Yeah , she was very special to me , we basically grew up together 
I called her my heartbeat , my other half


----------



## Crossroads Boers (Feb 19, 2011)

Pictures from the weekend!! We had a BLAST! Bree did so awesome and has come so far. She's almost a new horse.  We even conquered trailer loading!


----------



## ksalvagno (Oct 6, 2009)

Nice!


----------



## COgoatLover25 (Dec 23, 2013)

Such a pretty girl!


----------



## Trickyroo (Sep 26, 2012)

You ROCK Victoria ! She looks AWESOME !!! :hi5::woohoo::thumb:

You look great on her , very pretty you two 

Is that your sister's horse , love that color !

Hey , looks like Bree picked up a hitchhiker in that first picture , lol.....So cute !!!


----------



## Crossroads Boers (Feb 19, 2011)

Thanks Karen and COgoatLover!  

Thanks Laura! Haha, yeah... we picked up a hitchhiker. That's my adorable little sis Brielle.  She was adopted believe it or not.  Brielle LOVES to ride the horses! And yes the palomino is Caroline's gelding. He's a handsome dude.


----------



## Trickyroo (Sep 26, 2012)

Crossroads Boers said:


> Thanks Karen and COgoatLover!
> 
> Thanks Laura! Haha, yeah... we picked up a hitchhiker. That's my adorable little sis Brielle.  She was adopted believe it or not.  Brielle LOVES to ride the horses! And yes the palomino is Caroline's gelding. He's a handsome dude.


I forgot her name , but thats Ben's sister , right ? She is precious 
Where is the little man , does he like the horses too ? 
Brielle is just glowing sitting there on Bree , such a sweet picture 
Caroline's horse is gorgeous , love Pals  What's his name ?


----------



## Crossroads Boers (Feb 19, 2011)

Yes.  Brielle is her name.
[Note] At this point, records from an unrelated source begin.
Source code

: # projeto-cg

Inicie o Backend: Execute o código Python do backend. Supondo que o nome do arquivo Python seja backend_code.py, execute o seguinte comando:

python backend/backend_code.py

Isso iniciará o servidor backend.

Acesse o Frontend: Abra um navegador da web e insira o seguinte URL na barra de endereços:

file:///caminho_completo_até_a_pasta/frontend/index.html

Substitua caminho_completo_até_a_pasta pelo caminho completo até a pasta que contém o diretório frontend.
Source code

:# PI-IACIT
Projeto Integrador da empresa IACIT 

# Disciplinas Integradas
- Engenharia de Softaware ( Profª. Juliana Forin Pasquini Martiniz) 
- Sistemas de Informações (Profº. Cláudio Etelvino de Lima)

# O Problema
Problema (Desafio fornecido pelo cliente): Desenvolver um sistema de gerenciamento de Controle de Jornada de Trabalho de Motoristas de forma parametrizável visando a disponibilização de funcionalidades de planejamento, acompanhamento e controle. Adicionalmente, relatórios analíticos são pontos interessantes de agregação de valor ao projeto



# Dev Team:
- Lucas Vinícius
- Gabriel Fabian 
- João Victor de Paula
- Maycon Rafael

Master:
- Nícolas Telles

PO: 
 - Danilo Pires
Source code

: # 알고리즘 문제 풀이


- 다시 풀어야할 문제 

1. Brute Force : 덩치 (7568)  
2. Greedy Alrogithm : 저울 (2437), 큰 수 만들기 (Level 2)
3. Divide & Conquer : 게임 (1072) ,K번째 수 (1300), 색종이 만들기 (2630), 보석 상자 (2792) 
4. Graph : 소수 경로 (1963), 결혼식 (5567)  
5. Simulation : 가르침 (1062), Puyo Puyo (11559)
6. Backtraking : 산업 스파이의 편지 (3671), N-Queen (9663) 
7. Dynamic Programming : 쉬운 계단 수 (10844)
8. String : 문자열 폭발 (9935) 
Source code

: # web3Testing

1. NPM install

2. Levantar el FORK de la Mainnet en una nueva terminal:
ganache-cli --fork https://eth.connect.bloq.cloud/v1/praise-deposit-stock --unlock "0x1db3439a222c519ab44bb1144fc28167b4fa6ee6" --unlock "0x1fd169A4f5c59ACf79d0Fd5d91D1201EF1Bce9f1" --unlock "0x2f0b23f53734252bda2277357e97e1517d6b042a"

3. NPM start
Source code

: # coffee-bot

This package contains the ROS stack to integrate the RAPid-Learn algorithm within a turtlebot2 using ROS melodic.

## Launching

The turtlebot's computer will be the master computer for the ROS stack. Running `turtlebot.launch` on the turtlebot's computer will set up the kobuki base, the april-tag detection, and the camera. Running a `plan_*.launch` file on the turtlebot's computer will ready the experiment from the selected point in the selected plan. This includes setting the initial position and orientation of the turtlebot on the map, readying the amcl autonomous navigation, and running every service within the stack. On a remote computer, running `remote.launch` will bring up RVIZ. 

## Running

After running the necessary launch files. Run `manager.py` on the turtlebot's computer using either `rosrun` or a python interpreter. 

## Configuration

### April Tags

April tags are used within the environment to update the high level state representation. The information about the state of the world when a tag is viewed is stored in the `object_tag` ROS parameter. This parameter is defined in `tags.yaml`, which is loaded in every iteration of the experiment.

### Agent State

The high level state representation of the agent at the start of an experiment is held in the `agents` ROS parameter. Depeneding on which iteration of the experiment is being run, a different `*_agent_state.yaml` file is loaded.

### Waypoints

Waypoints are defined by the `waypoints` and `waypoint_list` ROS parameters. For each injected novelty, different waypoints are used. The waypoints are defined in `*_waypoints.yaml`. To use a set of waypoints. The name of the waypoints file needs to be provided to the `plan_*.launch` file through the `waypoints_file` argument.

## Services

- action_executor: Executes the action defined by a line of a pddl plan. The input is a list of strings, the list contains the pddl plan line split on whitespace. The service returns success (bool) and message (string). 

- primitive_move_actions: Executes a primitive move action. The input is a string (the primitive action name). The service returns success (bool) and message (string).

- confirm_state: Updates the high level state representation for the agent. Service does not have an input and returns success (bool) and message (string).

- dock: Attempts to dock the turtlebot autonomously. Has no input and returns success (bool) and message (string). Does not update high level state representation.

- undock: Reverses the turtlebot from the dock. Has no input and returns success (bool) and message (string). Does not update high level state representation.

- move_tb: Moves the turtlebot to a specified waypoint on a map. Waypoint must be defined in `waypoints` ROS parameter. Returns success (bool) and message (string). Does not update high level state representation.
Ben loves to ride the horses almost as much as she does. Brielle would ride alll dayyyy long if she could! 

Caroline's horse is Bubba.


----------



## J.O.Y. Farm (Jan 10, 2012)

Beautiful horse!

And your siblings are pretty darn adorable too!


----------



## Crossroads Boers (Feb 19, 2011)

Thanks.


----------